Saint François ne sait pas comment convaincre son père qu’il ne souhaite pas entrer dans la carrière toute tracée qui s’ouvre à lui. Dans le bois de Sionat, près d’Annecy, alors qu’il est en promenade, le cheval de François le fait tomber et l’épée et le fourreau forment une croix sur le sol. Pour St François, c’est le signe qui confirme qu’il doit rester ferme dans son projet vocationnel. Son ami Antoine Favre, président du sénat, obtient du duc de Savoie une place de sénateur pour François, le père exulte, mais François refuse. La situation devient intenable entre le père qui remet son fils devant les besoins de la famille et François qui s’obstine dans son désir de vocation. Seule la mère de François soutient sa vocation et met tout son génie pour infléchir son mari. Après bien des pleurs, le père finit par accepter ce qui restera pour lui une grande désillusion et un échec, surtout lorsque François partira pour le Chablais, loin des positions cléricales honorifiques et rentables.

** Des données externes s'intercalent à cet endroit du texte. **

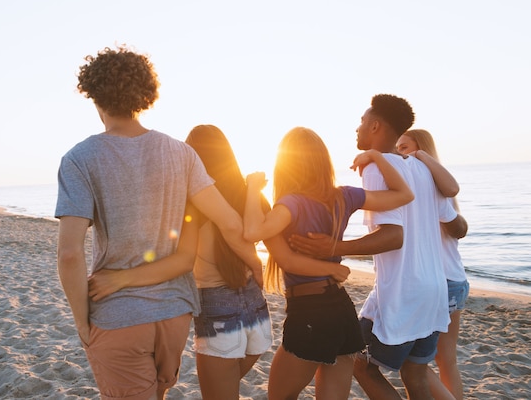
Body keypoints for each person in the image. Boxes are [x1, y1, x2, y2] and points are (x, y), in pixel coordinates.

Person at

Claude de Granier, évêque de Genève exilé à Annecy à la suite de l’introduction de la Réforme à Genève, obtient pour François la position de prévôt du chapitre d’Annecy. François de Sales revêt la soutane le 10 mai 1593 et le jour suivant, devient chanoine d’Annecy ; le 13 mai, il renonce à son droit d’aînesse, ainsi qu’à son titre de seigneur de Villaroger. Il se retire alors au château de Sales jusqu’au 7 juin 1593, en lutte contre ses doutes et tentations, car la place de sénateur lui tend les bras et ses amis continuent d’insister pour qu’il accepte puisqu’à l’époque une carrière politique n’était pas incompatible avec le sacerdoce. Il reçoit le diaconat le 11 juin 1593 et commence ses visites des malades et des prisonniers. Le 18 décembre 1593, il devient prêtre et prévôt de Genève.

 

Ordination sacerdotale de Saint François de Sales (Source)

 

En 1602, Claude de Granier envoie François de Sales en mission diplomatique à Paris auprès du roi Henri IV pour demander que les biens confisqués par les protestants lors de la guerre de Savoie soient rendus à l’Eglise pour que les paroisses puissent réouvrir. François passe neuf mois à Paris et ne rate pas une occasion de prêcher. Il accroît alors sa réputation par les sermons qu’il prononce devant la cour, notamment le 27 avril en la Cathédrale Notre-Dame de Paris, lorsqu’il est chargé de prononcer l’oraison funèbre de Philippe-Emmanuel de Lorraine, frère de la défunte reine de France et héros de la guerre contre les Turcs. Le roi de France lui demande même de devenir évêque de Paris, et lui propose une brillante carrière et le titre de cardinal, François refuse tout cela car il sent que sa vocation est en Savoie. Saint François rencontre la mystique Barbe Acarie (future bienheureuse Marie de l’incarnation), et l’aide dans sa mission d’introduire en France l’Ordre du Carmel. À son retour en Savoie, il apprend la mort de l’évêque de Genève, Claude de Granier.